For instance, given the words: "breakthrough" give me the words "break" and "through" in order
I made a function that chunks that into:
[['b', 'reɪkθru'],
['b', 'r', 'eɪkθru'],
['br', 'e', 'ɪkθru'],
['bre', 'ɪ', 'kθru'],
['breɪ', 'k', 'θru'],
['breɪk', 'θ', 'ru'],
['breɪkθ', 'r', 'u'],
['breɪkθr', 'u']]
(This is a function I already wrote that does this.)
Then, it takes each segment, for example, br and checks for words that have exactly that sound (and no other sound) (which I can use my homophone function above to do it with).
The problem comes in dividing these arrays up into all possible ways a word could be broken up. For instance, my poor function can only do this for one character at a time but ideally you'd have something that would do it for multiple characters depending on the length of the word's ipa characters. For instance, for breakthrough, that would be 8 characters (ignoring the stress for now since I'm not sure how to deal with that). So the algorithm would then divide breakthrough up like so:
1, 7:
['b', 'reɪkθru']
['breɪkθr', 'u']
2, 6:
['br', 'eɪkθru']
['breɪkθ', 'ru']
3, 5:
['bre', 'ɪkθru']
4, 4:
['breɪ', 'kθru']
5, 3:
['breɪk', 'θru']
and so on...
But I'm posting this mostly to get any suggestions on how to go about this.

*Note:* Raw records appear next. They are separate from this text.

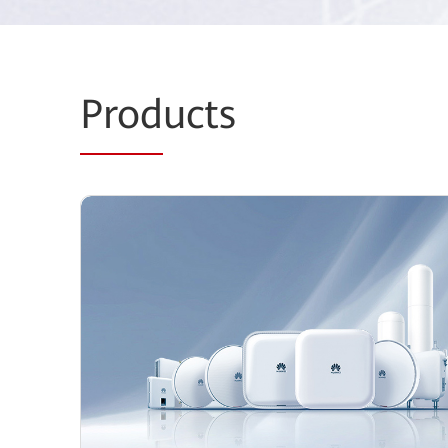
Prod
ucts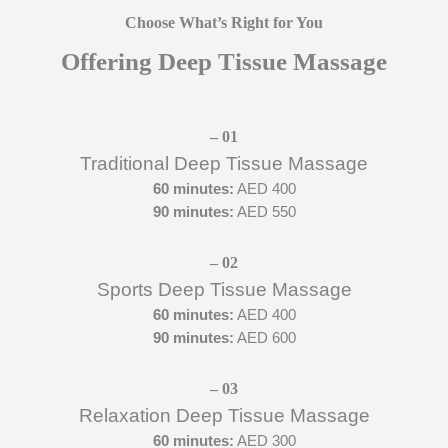
Choose What’s Right for You
Offering Deep Tissue Massage
– 01​
Traditional Deep Tissue Massage
60 minutes:
AED 400
90 minutes:
AED 550
– 02​
Sports Deep Tissue Massage
60 minutes:
AED 400
90 minutes:
AED 600
– 03​
Relaxation Deep Tissue Massage
60 minutes:
AED 300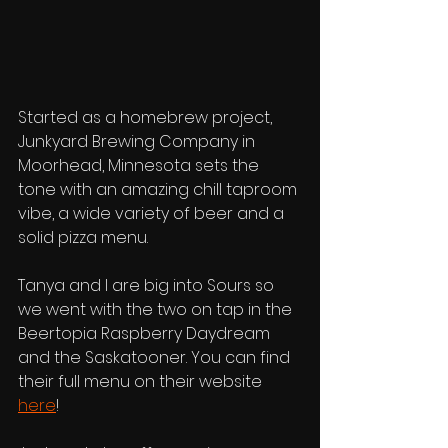
Started as a homebrew project, 
Junkyard Brewing Company in 
Moorhead, Minnesota sets the 
tone with an amazing chill taproom 
vibe, a wide variety of beer and a 
solid pizza menu. 
Tanya and I are big into Sours so 
we went with the two on tap in the 
Beertopia Raspberry Daydream 
and the Saskatooner. You can find 
their full menu on their website 
here
!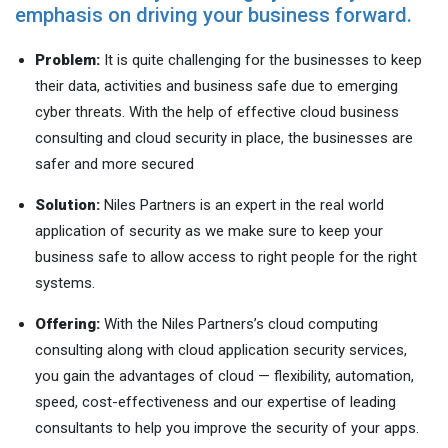
emphasis on driving your business forward.
Problem:
It is quite challenging for the businesses to keep
their data, activities and business safe due to emerging
cyber threats. With the help of effective cloud business
consulting and cloud security in place, the businesses are
safer and more secured
Solution:
Niles Partners is an expert in the real world
application of security as we make sure to keep your
business safe to allow access to right people for the right
systems.
Offering:
With the Niles Partners’s cloud computing
consulting along with cloud application security services,
you gain the advantages of cloud — flexibility, automation,
speed, cost-effectiveness and our expertise of leading
consultants to help you improve the security of your apps.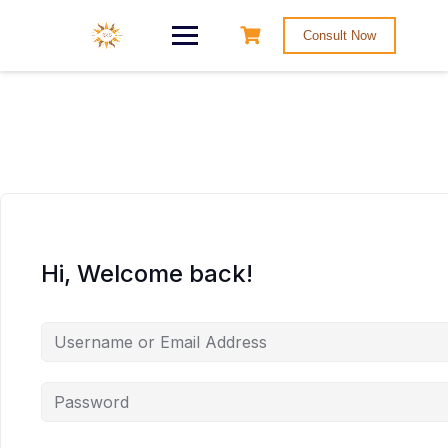
Consult Now
Hi, Welcome back!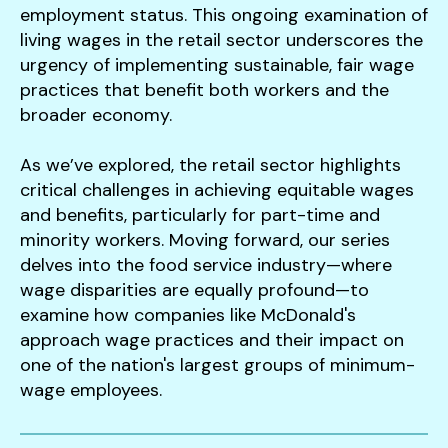
employment status. This ongoing examination of
living wages in the retail sector underscores the
urgency of implementing sustainable, fair wage
practices that benefit both workers and the
broader economy.
As we’ve explored, the retail sector highlights
critical challenges in achieving equitable wages
and benefits, particularly for part-time and
minority workers. Moving forward, our series
delves into the food service industry—where
wage disparities are equally profound—to
examine how companies like McDonald's
approach wage practices and their impact on
one of the nation's largest groups of minimum-
wage employees.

What I want to end up with is a function that I can call and get something like this:
multi_homophone('breakthrough')
[['break', 'breɪk'], ['through', 'θru']],
... (other options of combinations)
Take a look at https://github.com/Kyubyong/g2p . Basically, they tag the whole sentence and then use the fact of whether or not the word is a verb to determine which homophone to use. For others, like "bowing" and "bowing", you'd have to use context clues. That'd probably necessitate a machine learning model.